现在的我,再度看清楚了他们的脸庞,那些在10年岁月中被蹉跎的回忆,再度清晰的被想了起来。
越前、手冢、幸村、迹部……
曾经少年的他们,原来是那个样子啊……与现在媒体上的画面不同,充满了少年的朝气。
所以,是老了吧!
我睁开眼,身边的窗帘被微风吹拂,优雅的像仙子的衣襟,朦朦胧胧,光线虚幻的散落,房间安安静静,唯有钟表滴答滴答。
我慢慢的站起身,走向门后的镜子。
苍白的容颜,亚麻色的头发,湛蓝的眼睛,一切与记忆中的我相似,但是却有明显不同。那双原本明亮狡诈的眼睛,已经有了阴暗了啊……
“嘭!”门被推开。
“……”周助抽了口气,紧张的看我,生怕我被门撞到,傻傻的,可爱极了。
于是,手不由自主的爬上了他的脸颊。
二十五岁的不二周助啊……
顺着他的眉梢缓缓摸下,头骨,脸颊,鼻梁,薄唇,我扶住他的头的两侧,吃吃笑:“呐,周助,我刚才做了个梦,梦见了你15岁时的模样。”
“那是什么样?”周助安静的不动,任我抚摸,半晌,带着略微苦笑的表情问我。
“又年轻又可爱,比现在人老珠黄的样子好多啦!”我刮了他一下鼻尖。
“噢?”周助眼睛一转,推开我,冲到镜子面前假意的难过,“啊……真的老了,希悠你可不能不要我啊……”
我咯咯笑了。
周助扶起我,拉我到床上,打开饭盒,一副邀功的样子。
我瞟了一眼,眉开眼笑,对着他的脸颊亲了一口。
哦……红了哎……
我坏笑着凑上前去,食指挑起了他的下巴,吹了口气:“哦呀哦呀~周助害羞了呢!”
回应的是一个暴栗。
啊啊……这个家伙打暴栗是不是打顺手了呢?
我望向窗外,原本还是明媚的阳光,现在只剩霞雾。
心情莫名的惆怅起来。
“周助。

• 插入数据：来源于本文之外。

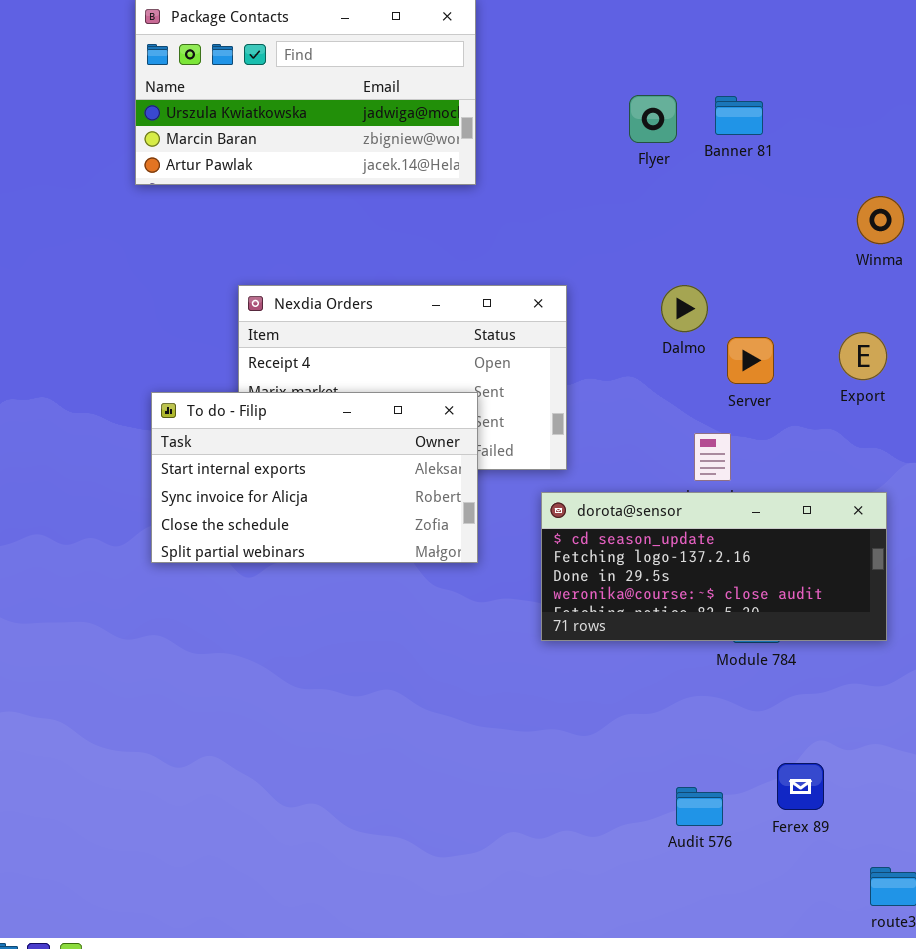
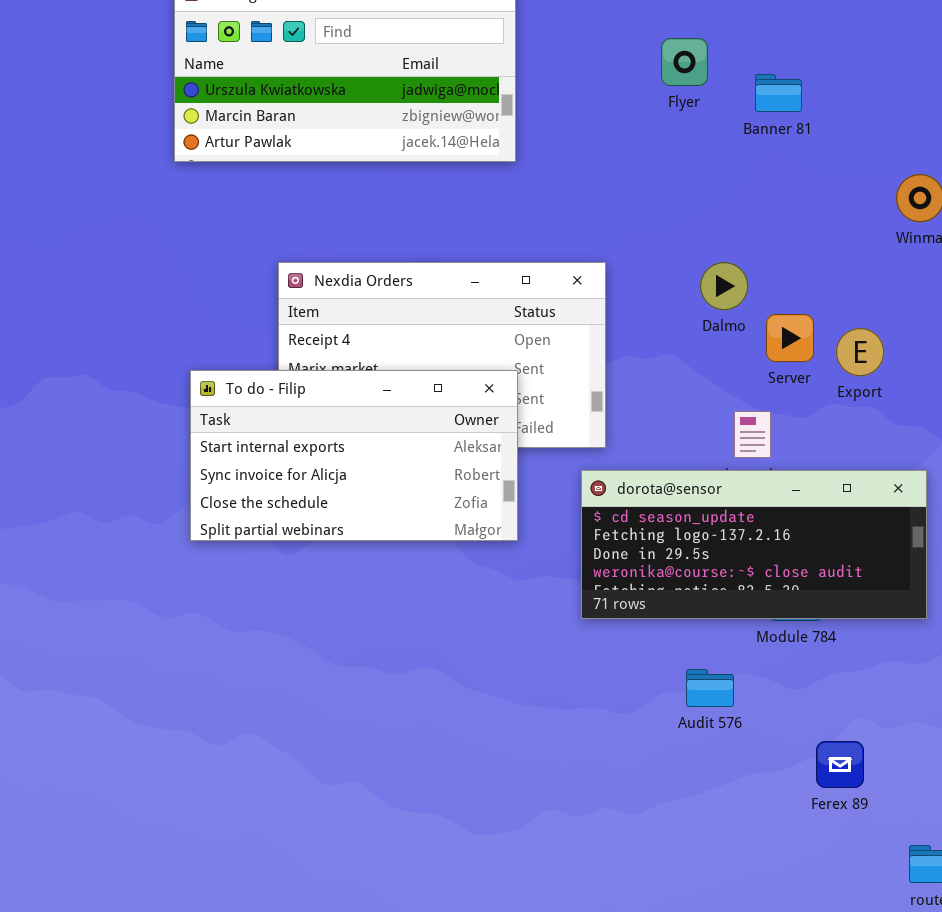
Flyer: [629,95,677,143] -> [661,38,708,86], moved
Export: [839,332,887,380] -> [836,328,884,376], moved
Audit 576: [676,787,723,826] -> [686,669,734,707], moved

”
“嗯?”
“周助。”
“嗯?”
“周助。”
“嗯?”
“周助。”
“嗯?”
“没什么……”我抹抹眼角的泪水,“只是想这么叫你。”好恐惧,周助这么名字,以后叫不到了。
于是落入一个火热的怀抱,脸颊抵在了胸膛。
正对着心脏,可以清清楚楚的听见他的心跳。
“不要害怕。”周助说,手抚摸着我长长的头发,“会没事的,明天过后,就没有事了。”
是这样吗?
“明天过后,我们去环游世界,补上10年的蹉跎年华,重新拿起相机,认识这个世界。”他说,声音温和,如同神曲。